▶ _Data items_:
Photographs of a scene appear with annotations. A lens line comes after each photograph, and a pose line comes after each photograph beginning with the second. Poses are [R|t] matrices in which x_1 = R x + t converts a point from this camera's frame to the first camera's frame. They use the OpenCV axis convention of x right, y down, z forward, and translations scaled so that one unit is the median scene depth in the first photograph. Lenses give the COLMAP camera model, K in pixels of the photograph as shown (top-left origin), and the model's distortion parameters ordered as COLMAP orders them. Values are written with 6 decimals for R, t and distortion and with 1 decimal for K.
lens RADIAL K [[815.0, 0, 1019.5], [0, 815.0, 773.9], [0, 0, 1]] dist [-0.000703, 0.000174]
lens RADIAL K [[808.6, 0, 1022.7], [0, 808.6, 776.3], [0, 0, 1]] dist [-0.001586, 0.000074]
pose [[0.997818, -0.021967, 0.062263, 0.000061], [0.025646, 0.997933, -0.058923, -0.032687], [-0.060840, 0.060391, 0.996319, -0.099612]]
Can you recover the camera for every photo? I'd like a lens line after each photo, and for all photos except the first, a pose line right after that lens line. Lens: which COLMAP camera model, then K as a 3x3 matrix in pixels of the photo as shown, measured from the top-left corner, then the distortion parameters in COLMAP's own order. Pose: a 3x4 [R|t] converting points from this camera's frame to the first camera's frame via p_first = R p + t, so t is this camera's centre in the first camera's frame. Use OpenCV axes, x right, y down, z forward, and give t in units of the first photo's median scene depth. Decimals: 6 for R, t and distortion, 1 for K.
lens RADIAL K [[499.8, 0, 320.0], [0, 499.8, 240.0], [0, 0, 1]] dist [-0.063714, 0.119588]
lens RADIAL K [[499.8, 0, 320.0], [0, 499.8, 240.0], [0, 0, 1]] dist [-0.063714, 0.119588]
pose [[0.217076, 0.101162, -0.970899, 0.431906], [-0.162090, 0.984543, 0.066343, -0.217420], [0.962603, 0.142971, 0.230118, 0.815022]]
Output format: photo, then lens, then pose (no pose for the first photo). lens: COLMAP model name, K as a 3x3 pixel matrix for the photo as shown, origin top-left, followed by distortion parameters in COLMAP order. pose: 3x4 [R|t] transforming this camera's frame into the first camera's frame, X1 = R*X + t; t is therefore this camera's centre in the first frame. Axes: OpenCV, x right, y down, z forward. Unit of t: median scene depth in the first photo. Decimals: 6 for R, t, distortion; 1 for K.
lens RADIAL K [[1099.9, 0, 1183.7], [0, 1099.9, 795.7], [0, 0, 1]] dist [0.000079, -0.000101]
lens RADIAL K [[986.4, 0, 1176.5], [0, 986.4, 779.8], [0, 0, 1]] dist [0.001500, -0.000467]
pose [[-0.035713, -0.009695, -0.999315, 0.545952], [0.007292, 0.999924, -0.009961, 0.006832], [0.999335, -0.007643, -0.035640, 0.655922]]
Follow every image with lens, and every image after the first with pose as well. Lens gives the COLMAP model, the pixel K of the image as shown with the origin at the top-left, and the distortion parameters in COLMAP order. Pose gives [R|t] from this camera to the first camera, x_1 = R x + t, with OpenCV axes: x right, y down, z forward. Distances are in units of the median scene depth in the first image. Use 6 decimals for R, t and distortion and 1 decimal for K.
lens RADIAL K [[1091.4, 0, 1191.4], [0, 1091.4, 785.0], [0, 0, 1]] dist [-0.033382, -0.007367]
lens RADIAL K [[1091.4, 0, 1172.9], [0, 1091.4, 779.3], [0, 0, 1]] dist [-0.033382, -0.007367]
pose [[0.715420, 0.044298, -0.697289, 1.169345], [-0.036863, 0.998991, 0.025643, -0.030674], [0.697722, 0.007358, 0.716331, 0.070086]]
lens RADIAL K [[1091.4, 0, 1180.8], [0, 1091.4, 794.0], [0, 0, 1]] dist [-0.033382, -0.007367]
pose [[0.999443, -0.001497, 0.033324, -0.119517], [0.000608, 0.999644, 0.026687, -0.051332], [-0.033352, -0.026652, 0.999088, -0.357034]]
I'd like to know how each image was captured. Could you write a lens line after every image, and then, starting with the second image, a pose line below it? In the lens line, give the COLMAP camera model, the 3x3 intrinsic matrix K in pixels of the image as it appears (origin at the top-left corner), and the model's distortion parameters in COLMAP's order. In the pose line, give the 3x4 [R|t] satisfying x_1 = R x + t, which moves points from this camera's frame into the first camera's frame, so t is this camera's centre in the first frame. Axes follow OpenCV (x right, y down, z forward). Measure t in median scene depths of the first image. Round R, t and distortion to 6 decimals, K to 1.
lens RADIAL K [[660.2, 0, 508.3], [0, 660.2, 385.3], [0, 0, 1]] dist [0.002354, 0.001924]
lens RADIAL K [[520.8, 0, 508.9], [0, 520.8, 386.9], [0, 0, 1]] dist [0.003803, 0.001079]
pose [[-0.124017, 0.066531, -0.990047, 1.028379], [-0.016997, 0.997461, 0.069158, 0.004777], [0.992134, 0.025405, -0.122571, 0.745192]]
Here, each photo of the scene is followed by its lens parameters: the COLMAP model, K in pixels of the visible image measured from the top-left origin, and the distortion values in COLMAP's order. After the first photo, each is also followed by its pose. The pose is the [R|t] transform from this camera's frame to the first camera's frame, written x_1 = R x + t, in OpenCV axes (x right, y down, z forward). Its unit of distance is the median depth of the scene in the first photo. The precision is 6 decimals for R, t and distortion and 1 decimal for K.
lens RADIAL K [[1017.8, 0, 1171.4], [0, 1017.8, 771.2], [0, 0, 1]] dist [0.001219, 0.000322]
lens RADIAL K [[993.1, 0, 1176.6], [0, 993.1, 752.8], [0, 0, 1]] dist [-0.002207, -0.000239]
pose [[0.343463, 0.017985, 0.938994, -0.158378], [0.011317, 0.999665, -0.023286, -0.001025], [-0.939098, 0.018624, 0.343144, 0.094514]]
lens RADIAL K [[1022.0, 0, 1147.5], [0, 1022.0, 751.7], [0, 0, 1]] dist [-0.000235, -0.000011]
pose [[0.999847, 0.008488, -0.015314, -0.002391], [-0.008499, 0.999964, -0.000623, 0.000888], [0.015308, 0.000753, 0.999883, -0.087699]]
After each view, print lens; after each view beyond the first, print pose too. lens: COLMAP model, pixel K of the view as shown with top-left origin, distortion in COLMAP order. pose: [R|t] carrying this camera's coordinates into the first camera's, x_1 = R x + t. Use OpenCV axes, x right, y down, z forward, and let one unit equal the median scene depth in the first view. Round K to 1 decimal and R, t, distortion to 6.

▶ _WHAT THE EXERCISE ASKS_: Return all of the data precisely as it appears.

▶ _RESPONSE TO THIS EXERCISE_:
Photographs of a scene appear with annotations. A lens line comes after each photograph, and a pose line comes after each photograph beginning with the second. Poses are [R|t] matrices in which x_1 = R x + t converts a point from this camera's frame to the first camera's frame. They use the OpenCV axis convention of x right, y down, z forward, and translations scaled so that one unit is the median scene depth in the first photograph. Lenses give the COLMAP camera model, K in pixels of the photograph as shown (top-left origin), and the model's distortion parameters ordered as COLMAP orders them. Values are written with 6 decimals for R, t and distortion and with 1 decimal for K.
lens RADIAL K [[815.0, 0, 1019.5], [0, 815.0, 773.9], [0, 0, 1]] dist [-0.000703, 0.000174]
lens RADIAL K [[808.6, 0, 1022.7], [0, 808.6, 776.3], [0, 0, 1]] dist [-0.001586, 0.000074]
pose [[0.997818, -0.021967, 0.062263, 0.000061], [0.025646, 0.997933, -0.058923, -0.032687], [-0.060840, 0.060391, 0.996319, -0.099612]]
Can you recover the camera for every photo? I'd like a lens line after each photo, and for all photos except the first, a pose line right after that lens line. Lens: which COLMAP camera model, then K as a 3x3 matrix in pixels of the photo as shown, measured from the top-left corner, then the distortion parameters in COLMAP's own order. Pose: a 3x4 [R|t] converting points from this camera's frame to the first camera's frame via p_first = R p + t, so t is this camera's centre in the first camera's frame. Use OpenCV axes, x right, y down, z forward, and give t in units of the first photo's median scene depth. Decimals: 6 for R, t and distortion, 1 for K.
lens RADIAL K [[499.8, 0, 320.0], [0, 499.8, 240.0], [0, 0, 1]] dist [-0.063714, 0.119588]
lens RADIAL K [[499.8, 0, 320.0], [0, 499.8, 240.0], [0, 0, 1]] dist [-0.063714, 0.119588]
pose [[0.217076, 0.101162, -0.970899, 0.431906], [-0.162090, 0.984543, 0.066343, -0.217420], [0.962603, 0.142971, 0.230118, 0.815022]]
Output format: photo, then lens, then pose (no pose for the first photo). lens: COLMAP model name, K as a 3x3 pixel matrix for the photo as shown, origin top-left, followed by distortion parameters in COLMAP order. pose: 3x4 [R|t] transforming this camera's frame into the first camera's frame, X1 = R*X + t; t is therefore this camera's centre in the first frame. Axes: OpenCV, x right, y down, z forward. Unit of t: median scene depth in the first photo. Decimals: 6 for R, t, distortion; 1 for K.
lens RADIAL K [[1099.9, 0, 1183.7], [0, 1099.9, 795.7], [0, 0, 1]] dist [0.000079, -0.000101]
lens RADIAL K [[986.4, 0, 1176.5], [0, 986.4, 779.8], [0, 0, 1]] dist [0.001500, -0.000467]
pose [[-0.035713, -0.009695, -0.999315, 0.545952], [0.007292, 0.999924, -0.009961, 0.006832], [0.999335, -0.007643, -0.035640, 0.655922]]
Follow every image with lens, and every image after the first with pose as well. Lens gives the COLMAP model, the pixel K of the image as shown with the origin at the top-left, and the distortion parameters in COLMAP order. Pose gives [R|t] from this camera to the first camera, x_1 = R x + t, with OpenCV axes: x right, y down, z forward. Distances are in units of the median scene depth in the first image. Use 6 decimals for R, t and distortion and 1 decimal for K.
lens RADIAL K [[1091.4, 0, 1191.4], [0, 1091.4, 785.0], [0, 0, 1]] dist [-0.033382, -0.007367]
lens RADIAL K [[1091.4, 0, 1172.9], [0, 1091.4, 779.3], [0, 0, 1]] dist [-0.033382, -0.007367]
pose [[0.715420, 0.044298, -0.697289, 1.169345], [-0.036863, 0.998991, 0.025643, -0.030674], [0.697722, 0.007358, 0.716331, 0.070086]]
lens RADIAL K [[1091.4, 0, 1180.8], [0, 1091.4, 794.0], [0, 0, 1]] dist [-0.033382, -0.007367]
pose [[0.999443, -0.001497, 0.033324, -0.119517], [0.000608, 0.999644, 0.026687, -0.051332], [-0.033352, -0.026652, 0.999088, -0.357034]]
I'd like to know how each image was captured. Could you write a lens line after every image, and then, starting with the second image, a pose line below it? In the lens line, give the COLMAP camera model, the 3x3 intrinsic matrix K in pixels of the image as it appears (origin at the top-left corner), and the model's distortion parameters in COLMAP's order. In the pose line, give the 3x4 [R|t] satisfying x_1 = R x + t, which moves points from this camera's frame into the first camera's frame, so t is this camera's centre in the first frame. Axes follow OpenCV (x right, y down, z forward). Measure t in median scene depths of the first image. Round R, t and distortion to 6 decimals, K to 1.
lens RADIAL K [[660.2, 0, 508.3], [0, 660.2, 385.3], [0, 0, 1]] dist [0.002354, 0.001924]
lens RADIAL K [[520.8, 0, 508.9], [0, 520.8, 386.9], [0, 0, 1]] dist [0.003803, 0.001079]
pose [[-0.124017, 0.066531, -0.990047, 1.028379], [-0.016997, 0.997461, 0.069158, 0.004777], [0.992134, 0.025405, -0.122571, 0.745192]]
Here, each photo of the scene is followed by its lens parameters: the COLMAP model, K in pixels of the visible image measured from the top-left origin, and the distortion values in COLMAP's order. After the first photo, each is also followed by its pose. The pose is the [R|t] transform from this camera's frame to the first camera's frame, written x_1 = R x + t, in OpenCV axes (x right, y down, z forward). Its unit of distance is the median depth of the scene in the first photo. The precision is 6 decimals for R, t and distortion and 1 decimal for K.
lens RADIAL K [[1017.8, 0, 1171.4], [0, 1017.8, 771.2], [0, 0, 1]] dist [0.001219, 0.000322]
lens RADIAL K [[993.1, 0, 1176.6], [0, 993.1, 752.8], [0, 0, 1]] dist [-0.002207, -0.000239]
pose [[0.343463, 0.017985, 0.938994, -0.158378], [0.011317, 0.999665, -0.023286, -0.001025], [-0.939098, 0.018624, 0.343144, 0.094514]]
lens RADIAL K [[1022.0, 0, 1147.5], [0, 1022.0, 751.7], [0, 0, 1]] dist [-0.000235, -0.000011]
pose [[0.999847, 0.008488, -0.015314, -0.002391], [-0.008499, 0.999964, -0.000623, 0.000888], [0.015308, 0.000753, 0.999883, -0.087699]]
After each view, print lens; after each view beyond the first, print pose too. lens: COLMAP model, pixel K of the view as shown with top-left origin, distortion in COLMAP order. pose: [R|t] carrying this camera's coordinates into the first camera's, x_1 = R x + t. Use OpenCV axes, x right, y down, z forward, and let one unit equal the median scene depth in the first view. Round K to 1 decimal and R, t, distortion to 6.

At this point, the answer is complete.